─── Data provided
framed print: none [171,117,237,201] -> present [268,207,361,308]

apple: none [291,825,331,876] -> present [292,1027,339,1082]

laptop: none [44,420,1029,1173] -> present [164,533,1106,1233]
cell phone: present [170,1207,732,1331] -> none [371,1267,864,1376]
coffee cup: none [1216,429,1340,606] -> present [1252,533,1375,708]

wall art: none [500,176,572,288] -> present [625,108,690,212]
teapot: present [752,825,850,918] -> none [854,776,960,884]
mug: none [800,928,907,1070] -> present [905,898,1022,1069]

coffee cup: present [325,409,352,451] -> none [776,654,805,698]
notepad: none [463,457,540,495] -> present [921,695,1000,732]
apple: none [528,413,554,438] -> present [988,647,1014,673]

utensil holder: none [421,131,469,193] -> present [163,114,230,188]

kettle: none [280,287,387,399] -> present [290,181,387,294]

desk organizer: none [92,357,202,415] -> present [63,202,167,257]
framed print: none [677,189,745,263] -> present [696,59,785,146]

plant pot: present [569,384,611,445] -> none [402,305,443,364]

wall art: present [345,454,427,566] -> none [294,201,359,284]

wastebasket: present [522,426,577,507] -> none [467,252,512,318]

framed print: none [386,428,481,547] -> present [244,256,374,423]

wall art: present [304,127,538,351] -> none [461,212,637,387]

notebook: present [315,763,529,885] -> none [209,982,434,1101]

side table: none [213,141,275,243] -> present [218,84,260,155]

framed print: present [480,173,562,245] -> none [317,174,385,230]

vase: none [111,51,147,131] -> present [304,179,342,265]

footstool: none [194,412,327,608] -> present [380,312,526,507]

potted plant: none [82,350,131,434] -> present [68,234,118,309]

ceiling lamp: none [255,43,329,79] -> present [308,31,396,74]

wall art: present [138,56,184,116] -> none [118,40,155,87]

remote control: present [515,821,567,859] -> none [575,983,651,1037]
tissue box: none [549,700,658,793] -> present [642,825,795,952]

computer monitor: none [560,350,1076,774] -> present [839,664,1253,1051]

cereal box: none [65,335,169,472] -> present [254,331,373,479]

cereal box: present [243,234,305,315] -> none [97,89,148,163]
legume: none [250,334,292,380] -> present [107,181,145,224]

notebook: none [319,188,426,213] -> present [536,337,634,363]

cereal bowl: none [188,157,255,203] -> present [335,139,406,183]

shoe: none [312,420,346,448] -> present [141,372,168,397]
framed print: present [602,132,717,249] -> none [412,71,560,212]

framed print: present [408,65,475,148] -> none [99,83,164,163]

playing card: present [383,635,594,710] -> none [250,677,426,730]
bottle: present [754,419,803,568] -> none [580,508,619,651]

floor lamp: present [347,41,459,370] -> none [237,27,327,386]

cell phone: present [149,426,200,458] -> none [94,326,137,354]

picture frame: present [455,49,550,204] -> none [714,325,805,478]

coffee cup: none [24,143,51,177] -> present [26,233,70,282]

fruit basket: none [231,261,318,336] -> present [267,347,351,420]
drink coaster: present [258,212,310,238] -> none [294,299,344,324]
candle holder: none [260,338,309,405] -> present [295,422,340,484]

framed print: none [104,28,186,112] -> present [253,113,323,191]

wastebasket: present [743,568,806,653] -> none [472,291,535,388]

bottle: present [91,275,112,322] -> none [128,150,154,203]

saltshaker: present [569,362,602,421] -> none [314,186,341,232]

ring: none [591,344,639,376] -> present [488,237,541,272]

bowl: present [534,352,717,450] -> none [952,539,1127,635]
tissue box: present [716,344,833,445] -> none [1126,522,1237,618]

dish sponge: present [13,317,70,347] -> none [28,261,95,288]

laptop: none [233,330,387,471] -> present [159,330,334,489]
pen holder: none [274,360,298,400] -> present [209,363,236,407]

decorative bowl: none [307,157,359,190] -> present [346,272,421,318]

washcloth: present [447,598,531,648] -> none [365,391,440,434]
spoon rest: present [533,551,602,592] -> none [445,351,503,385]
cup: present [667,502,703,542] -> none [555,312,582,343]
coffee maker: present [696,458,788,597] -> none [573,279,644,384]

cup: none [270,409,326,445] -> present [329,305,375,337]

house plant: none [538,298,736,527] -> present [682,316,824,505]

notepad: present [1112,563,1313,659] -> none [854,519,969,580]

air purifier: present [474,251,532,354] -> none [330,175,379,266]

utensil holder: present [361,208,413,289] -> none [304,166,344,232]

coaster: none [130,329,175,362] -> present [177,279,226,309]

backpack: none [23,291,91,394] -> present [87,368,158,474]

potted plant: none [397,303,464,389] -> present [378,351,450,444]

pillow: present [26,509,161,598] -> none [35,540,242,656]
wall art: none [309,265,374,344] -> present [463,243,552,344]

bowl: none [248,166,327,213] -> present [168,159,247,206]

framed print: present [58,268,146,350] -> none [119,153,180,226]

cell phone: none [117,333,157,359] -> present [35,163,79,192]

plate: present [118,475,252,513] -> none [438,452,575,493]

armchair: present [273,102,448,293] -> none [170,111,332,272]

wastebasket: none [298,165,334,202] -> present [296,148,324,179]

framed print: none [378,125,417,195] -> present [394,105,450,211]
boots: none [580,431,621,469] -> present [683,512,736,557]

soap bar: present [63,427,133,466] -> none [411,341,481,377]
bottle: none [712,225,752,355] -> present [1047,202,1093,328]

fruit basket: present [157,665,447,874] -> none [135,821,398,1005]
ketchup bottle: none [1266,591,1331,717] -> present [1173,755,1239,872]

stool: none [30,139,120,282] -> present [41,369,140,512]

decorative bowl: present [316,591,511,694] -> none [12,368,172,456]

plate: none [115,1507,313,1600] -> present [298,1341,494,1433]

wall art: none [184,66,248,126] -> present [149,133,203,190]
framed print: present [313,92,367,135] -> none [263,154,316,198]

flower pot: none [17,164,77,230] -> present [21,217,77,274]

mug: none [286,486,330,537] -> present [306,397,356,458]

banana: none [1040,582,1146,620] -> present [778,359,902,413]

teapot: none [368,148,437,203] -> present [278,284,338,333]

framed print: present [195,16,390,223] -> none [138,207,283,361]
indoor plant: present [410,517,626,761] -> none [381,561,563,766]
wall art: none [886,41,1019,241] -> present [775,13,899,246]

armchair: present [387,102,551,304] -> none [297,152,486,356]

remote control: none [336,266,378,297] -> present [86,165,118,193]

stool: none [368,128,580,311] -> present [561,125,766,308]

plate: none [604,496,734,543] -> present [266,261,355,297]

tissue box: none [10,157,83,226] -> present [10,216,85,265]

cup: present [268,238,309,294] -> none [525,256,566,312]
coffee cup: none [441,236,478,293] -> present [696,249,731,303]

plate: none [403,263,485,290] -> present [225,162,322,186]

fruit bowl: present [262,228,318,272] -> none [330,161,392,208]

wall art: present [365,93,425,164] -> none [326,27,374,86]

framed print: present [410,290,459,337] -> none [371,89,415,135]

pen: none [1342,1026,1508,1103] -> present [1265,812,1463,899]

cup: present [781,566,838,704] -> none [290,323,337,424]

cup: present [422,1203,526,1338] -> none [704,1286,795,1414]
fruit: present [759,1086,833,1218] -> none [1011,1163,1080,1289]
──────
#### [The task]
Give the exact lines, and only those, from the line containing "wall art: none [500,176,572,288]" through the line containing "shoe: none [312,420,346,448]" in the entries above.

#### [Response to the task]
wall art: none [500,176,572,288] -> present [625,108,690,212]
teapot: present [752,825,850,918] -> none [854,776,960,884]
mug: none [800,928,907,1070] -> present [905,898,1022,1069]

coffee cup: present [325,409,352,451] -> none [776,654,805,698]
notepad: none [463,457,540,495] -> present [921,695,1000,732]
apple: none [528,413,554,438] -> present [988,647,1014,673]

utensil holder: none [421,131,469,193] -> present [163,114,230,188]

kettle: none [280,287,387,399] -> present [290,181,387,294]

desk organizer: none [92,357,202,415] -> present [63,202,167,257]
framed print: none [677,189,745,263] -> present [696,59,785,146]

plant pot: present [569,384,611,445] -> none [402,305,443,364]

wall art: present [345,454,427,566] -> none [294,201,359,284]

wastebasket: present [522,426,577,507] -> none [467,252,512,318]

framed print: none [386,428,481,547] -> present [244,256,374,423]

wall art: present [304,127,538,351] -> none [461,212,637,387]

notebook: present [315,763,529,885] -> none [209,982,434,1101]

side table: none [213,141,275,243] -> present [218,84,260,155]

framed print: present [480,173,562,245] -> none [317,174,385,230]

vase: none [111,51,147,131] -> present [304,179,342,265]

footstool: none [194,412,327,608] -> present [380,312,526,507]

potted plant: none [82,350,131,434] -> present [68,234,118,309]

ceiling lamp: none [255,43,329,79] -> present [308,31,396,74]

wall art: present [138,56,184,116] -> none [118,40,155,87]

remote control: present [515,821,567,859] -> none [575,983,651,1037]
tissue box: none [549,700,658,793] -> present [642,825,795,952]

computer monitor: none [560,350,1076,774] -> present [839,664,1253,1051]

cereal box: none [65,335,169,472] -> present [254,331,373,479]

cereal box: present [243,234,305,315] -> none [97,89,148,163]
legume: none [250,334,292,380] -> present [107,181,145,224]

notebook: none [319,188,426,213] -> present [536,337,634,363]

cereal bowl: none [188,157,255,203] -> present [335,139,406,183]

shoe: none [312,420,346,448] -> present [141,372,168,397]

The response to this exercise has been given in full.